Memorandum: In this proceeding pursuant to Family Court Act article 6, we agree with petitioner mother that Family Court erred in summarily granting respondent father's motion to dismiss her petition to relocate with the parties' child to the Honeoye Falls–Lima Central School District or Livingston County. A prior custody order entered upon the consent of the parties provided that the mother and the father had joint custody of the child with primary physical residence with the mother, and restricted the mother's residency to certain towns within Monroe County. "Generally, ‘[d]eterminations affecting custody and visitation should be made following a full evidentiary hearing’ " ( Lauzonis v. Lauzonis, 120 A.D.3d 922, 923, 992 N.Y.S.2d 586 [4th Dept. 2014] ; see Matter of Naughton–General v. Naughton , 242 A.D.2d 937, 938, 662 N.Y.S.2d 956 [4th Dept. 1997] ), and we conclude that the allegations in the mother's petition "established the need for a hearing on the issue whether [her] relocation is in the best interests of the child" ( Matter of Stevens v. Stevens , 286 A.D.2d 890, 890, 730 N.Y.S.2d 751 [4th Dept. 2001] ; see Liverani v. Liverani, 15 A.D.3d 858, 858–859, 788 N.Y.S.2d 874 [4th Dept. 2005] ).

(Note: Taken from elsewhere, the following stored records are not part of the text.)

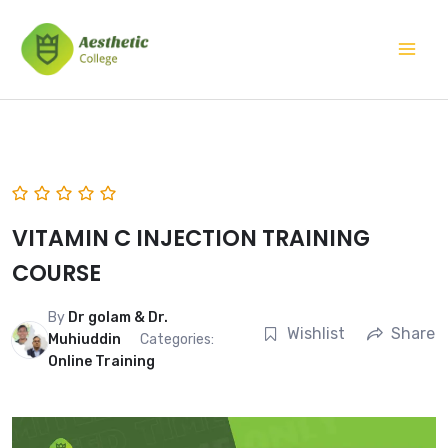
Skip
Mai
to
Men
content
VITAMIN C INJECTION TRAINING
COURSE
By
Dr golam & Dr.
Wishlist
Share
Muhiuddin
Categories:
Online Training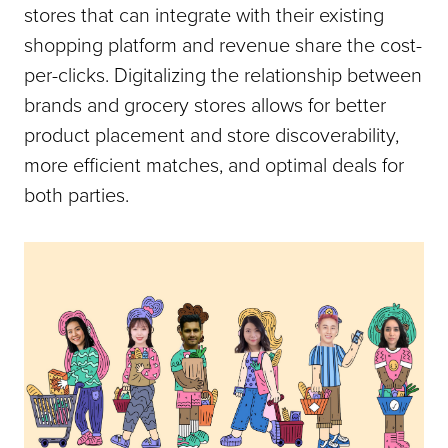
stores that can integrate with their existing
shopping platform and revenue share the cost-
per-clicks. Digitalizing the relationship between
brands and grocery stores allows for better
product placement and store discoverability,
more efficient matches, and optimal deals for
both parties.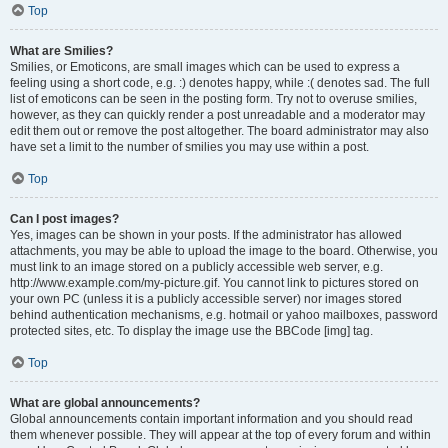
Top
What are Smilies?
Smilies, or Emoticons, are small images which can be used to express a
feeling using a short code, e.g. :) denotes happy, while :( denotes sad. The full
list of emoticons can be seen in the posting form. Try not to overuse smilies,
however, as they can quickly render a post unreadable and a moderator may
edit them out or remove the post altogether. The board administrator may also
have set a limit to the number of smilies you may use within a post.
Top
Can I post images?
Yes, images can be shown in your posts. If the administrator has allowed
attachments, you may be able to upload the image to the board. Otherwise, you
must link to an image stored on a publicly accessible web server, e.g.
http://www.example.com/my-picture.gif. You cannot link to pictures stored on
your own PC (unless it is a publicly accessible server) nor images stored
behind authentication mechanisms, e.g. hotmail or yahoo mailboxes, password
protected sites, etc. To display the image use the BBCode [img] tag.
Top
What are global announcements?
Global announcements contain important information and you should read
them whenever possible. They will appear at the top of every forum and within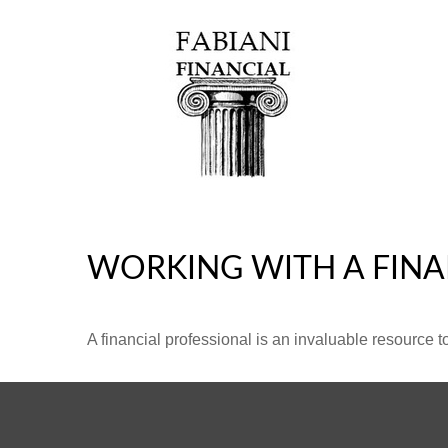
WORKING WITH A FINA
A financial professional is an invaluable resource t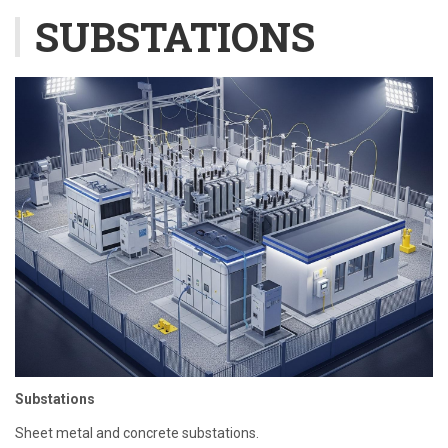
SUBSTATIONS
Substations
Sheet metal and concrete substations.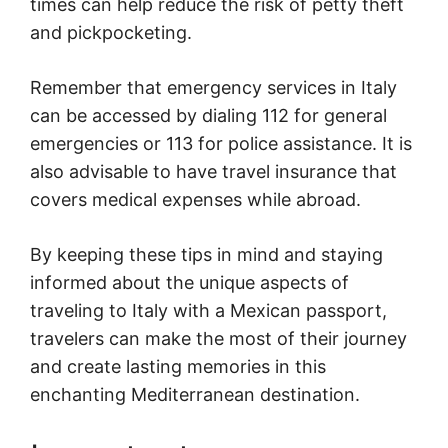
times can help reduce the risk of petty theft
and pickpocketing.
Remember that emergency services in Italy
can be accessed by dialing 112 for general
emergencies or 113 for police assistance. It is
also advisable to have travel insurance that
covers medical expenses while abroad.
By keeping these tips in mind and staying
informed about the unique aspects of
traveling to Italy with a Mexican passport,
travelers can make the most of their journey
and create lasting memories in this
enchanting Mediterranean destination.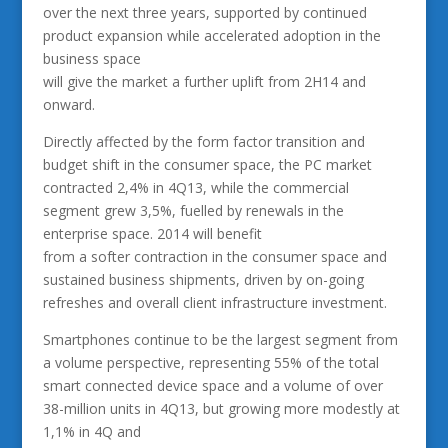
over the next three years, supported by continued
product expansion while accelerated adoption in the
business space
will give the market a further uplift from 2H14 and
onward.
Directly affected by the form factor transition and
budget shift in the consumer space, the PC market
contracted 2,4% in 4Q13, while the commercial
segment grew 3,5%, fuelled by renewals in the
enterprise space. 2014 will benefit
from a softer contraction in the consumer space and
sustained business shipments, driven by on-going
refreshes and overall client infrastructure investment.
Smartphones continue to be the largest segment from
a volume perspective, representing 55% of the total
smart connected device space and a volume of over
38-million units in 4Q13, but growing more modestly at
1,1% in 4Q and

On a motion to dismiss a pleading pursuant to CPLR 3211(a)(7), the court must give the pleading a liberal construction, accept the facts alleged therein as true, accord the nonmoving party the benefit of every favorable inference, and determine only whether the facts as alleged fit within a cognizable legal theory (see Leon v. Martinez, 84 N.Y.2d 83, 87–88, 614 N.Y.S.2d 972, 638 N.E.2d 511 [1994] ; Matter of McBride v. Springsteen–El , 106 A.D.3d 1402, 1402, 967 N.Y.S.2d 768 [3d Dept. 2013] ). The mother was not required to demonstrate a change of circumstances inasmuch as she sought permission to relocate with the subject child (see Matter of Betts v. Moore , 175 A.D.3d 874, 874–875, 108 N.Y.S.3d 573 [4th Dept. 2019] ; Lauzonis, 120 A.D.3d at 923, 992 N.Y.S.2d 586 ; Matter of Chancer v. Stowell , 5 A.D.3d 1082, 1083, 773 N.Y.S.2d 702 [4th Dept. 2004] ). Further, the mother adequately alleged in her petition that relocation was in the best interests of the child inasmuch as she alleged that the cost of housing would be lower in Livingston County, that the child's maternal grandfather would be able to assist the mother with childcare upon her relocation allowing her to return to work, and that the relocation would not interfere with the father's visitation schedule. The court was therefore required to determine whether the proposed relocation was in the child's best interests by analyzing the factors set forth in Matter of Tropea v. Tropea . 87 N.Y.2d 727, 739–741, 642 N.Y.S.2d 575, 665 N.E.2d 145 (1996) ; see generally Matter of Adams v. Bracci , 91 A.D.3d 1046, 1046–1047, 936 N.Y.S.2d 738 (3d Dept. 2012), lv denied 18 N.Y.3d 809, 2012 WL 1033620 (2012).